I know these trapped boys from the inside. Perfect physical specimens, they are cocksure about absolutely everything because they know next to nothing. From a commander's perspective, of course, that's very good. These kids signed up mostly to get some education. Their parents couldn't swing the loans. No college otherwise. All they know of war is from Dolby-deafening action movies. Mainly these kids rage in the fist of the hormonal, the impulsive, the puppy-playful. Girl-crazy, full of stock-car lore and vague dreams of executive glory -- great soldier material....Those idiotic gung-ho kids who really believe they are making up the rules, who consider they are rugged individualists (and therefore take orders beautifully)....To know that you are so much smarter than the jobs assigned, to guess that you are serving in a struggle you can neither approve nor ever understand because the old guys in charge -- guys whose sons are safe, golfing at home -- they don't speak the local language, either.

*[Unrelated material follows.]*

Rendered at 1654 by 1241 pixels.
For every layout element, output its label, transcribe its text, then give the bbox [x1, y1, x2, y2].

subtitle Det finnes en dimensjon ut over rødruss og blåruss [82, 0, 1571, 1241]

During the soldiers' first week, except for blowing sand, it might all seem a lark. Decisions are made by others who give you enough trigger-finger wiggle room so that you can feel a bit expressive, as baby-faced as terrifying. Such volunteers are as intentionally cut off from the effects of their killing as any placated 8-year-old glazed over the lethal thumb work of his Gameboy. These G.I.'s imagine glory, girlfriends waiting at home. The geopolitical picture is as far beyond their reach as the notion that learning a Kurdish dialect just might save their lives....
The latest captured Americans from a downed helicopter squat here on camera, and you see their inexperience in how they're big-eyed scared as kids at their first horror flick. Boys hang their heads with a shame almost sexual. They're blaming themselves for crashing, guilty at how sand can spoil the rotor blades of our most costly chopper. These kids mainly ''volunteered,'' to get ahead. And now, this learning curve. They are prisoners because to start at Burger King, even for a go-getter like Larry here, would get him to only assistant manager in, say, three or four years, and you can't do too darn much on 12 grand a year, can you? These are the ambitious kids, the ''good kids,'' the ones who wanted to make something useful and shapely of their lives.

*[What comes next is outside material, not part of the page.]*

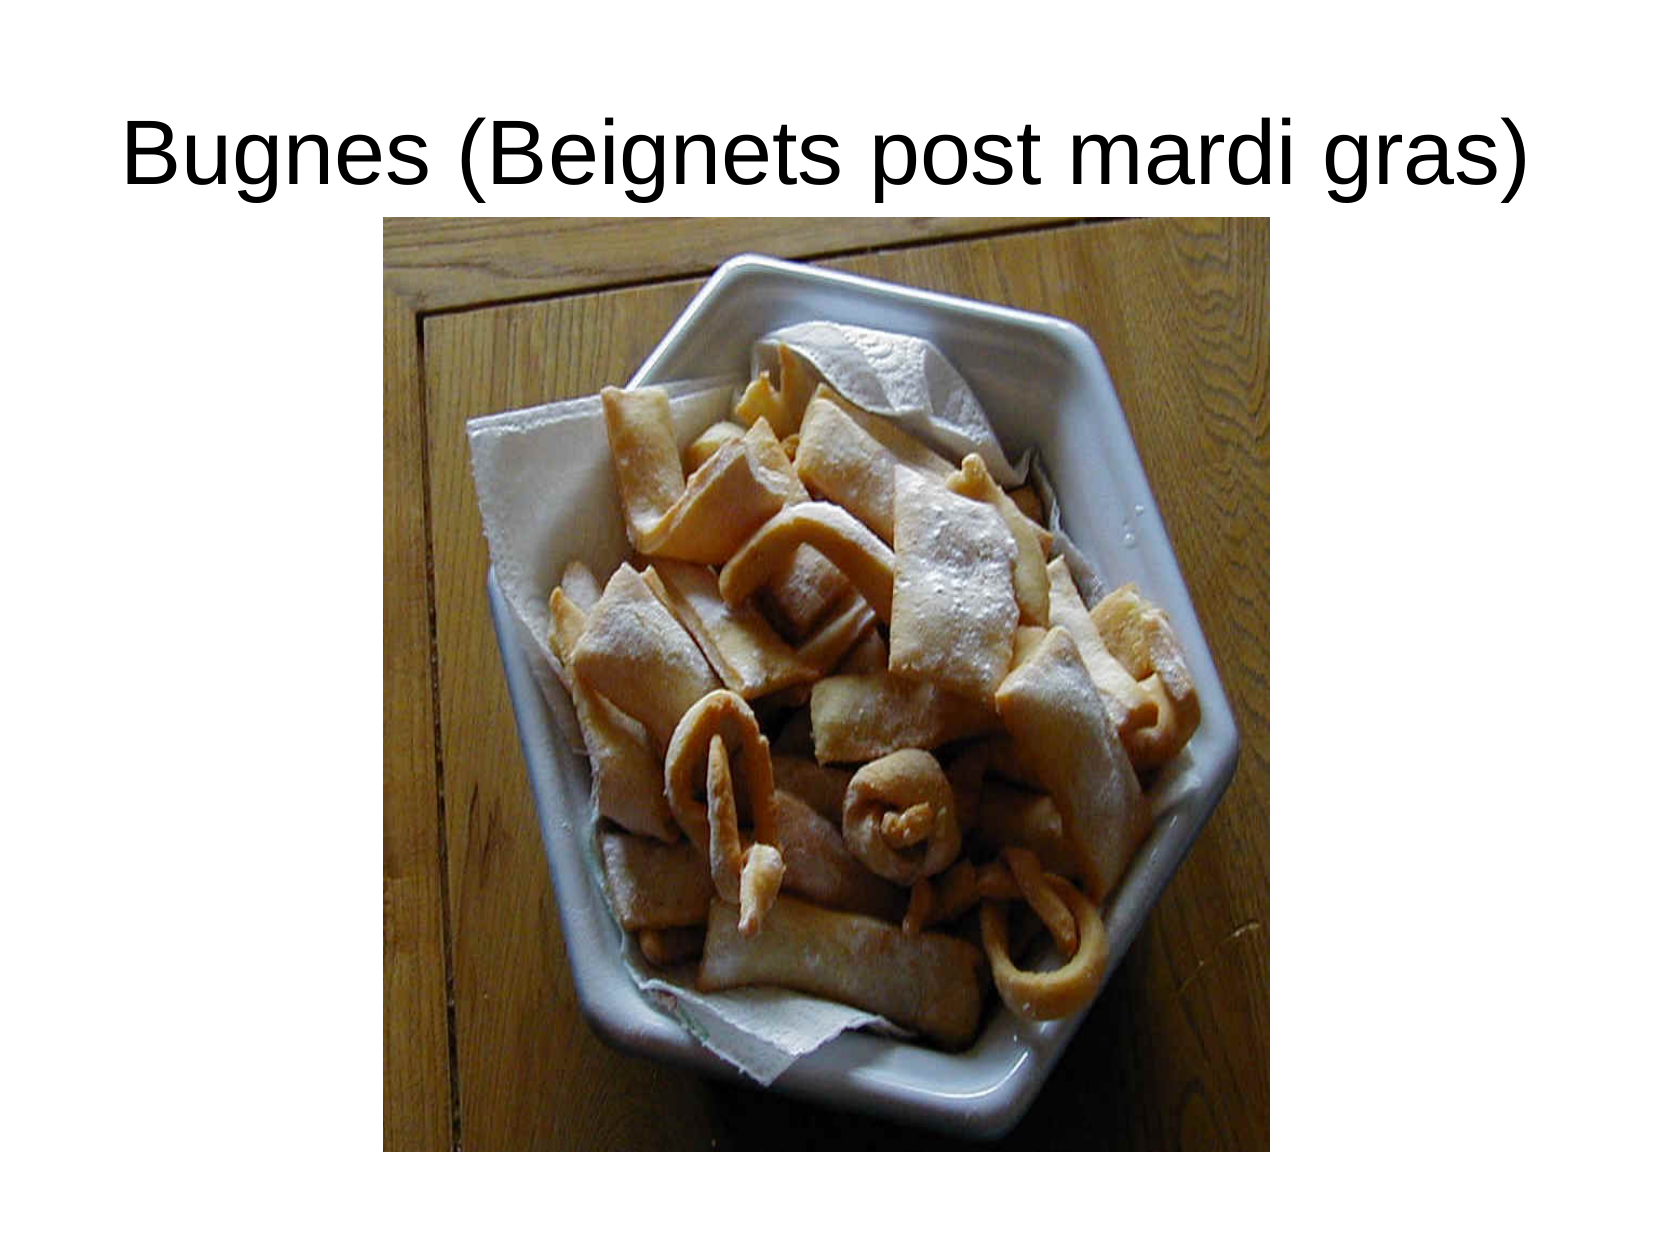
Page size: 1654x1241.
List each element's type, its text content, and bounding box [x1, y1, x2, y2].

picture [383, 217, 1270, 1152]
title Bugnes (Beignets post mardi gras) [82, 56, 1571, 250]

Some will come home, back to their folks' ghetto stoops or trailers or tract houses strung with computer-generated welcomes, personalized, too. Their college years are still ahead of them. So look on the bright side. Bones that young knit fast. And, after a while, even after all the pain and not knowing why they did it, they will get to call this ''their'' war. And, of course, the medals will be splendid.